The Web app reads appsettings.json for FractionsOfACent:DbPath (default ../../findings.db so it points at the repo root). Override the notice template by setting NoticeChannel / NoticeTitle / NoticeBody keys; otherwise the in-code default in NoticeService.cs is used.
GitHub PAT #
Both the CLI and the Web app read the token from (in order):
GITHUB_TOKENenv var%APPDATA%\MindAttic\FractionsOfACent\settings.json(Windows) or~/.config/MindAttic/FractionsOfACent/settings.json:{ "github_token": "github_pat_..." }
A fine-grained PAT with public-repo read and Issues: write is sufficient for the full pipeline. (Issues:write is needed because the Notify pass opens issues; if you only ever scan, public-repo read is enough.)
Rate limits #
GitHub authenticated rate limits:
- Primary REST: 5,000 req/hour per token
- Code Search: 30 req/min per token (the binding constraint)
- Issue creation: subject to a stricter content-creation secondary limit
The pipeline's HandleRateLimitAsync respects Retry-After, X-RateLimit-Remaining=0/X-RateLimit-Reset, and falls back to a 60s back-off for secondary limits without an explicit hint.
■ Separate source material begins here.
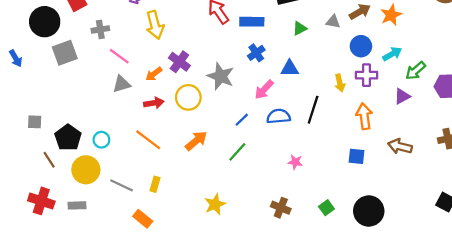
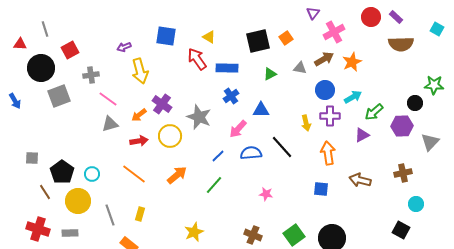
black line: (313, 110) -> (282, 147), turned -60
gray line: (122, 185) -> (110, 215), turned 45
green square: (326, 208) -> (294, 235), size x1.5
The --loop mode is designed to ride this out indefinitely. Do not rotate multiple PATs to multiply the budget — that violates GitHub's Acceptable Use Policy. For higher legitimate throughput, apply for GitHub Research Access (academic study).
What this tool does NOT do #
- It does not retrieve, retain, or transmit any credential.
- It does not validate credentials against provider APIs.
- It does not scrape private repos, commits behind auth, or GitHub Enterprise.
- It does not rotate or cycle PATs to evade rate limits.
- It is not a pentest or offensive-security tool. It is detection + disclosure + measurement.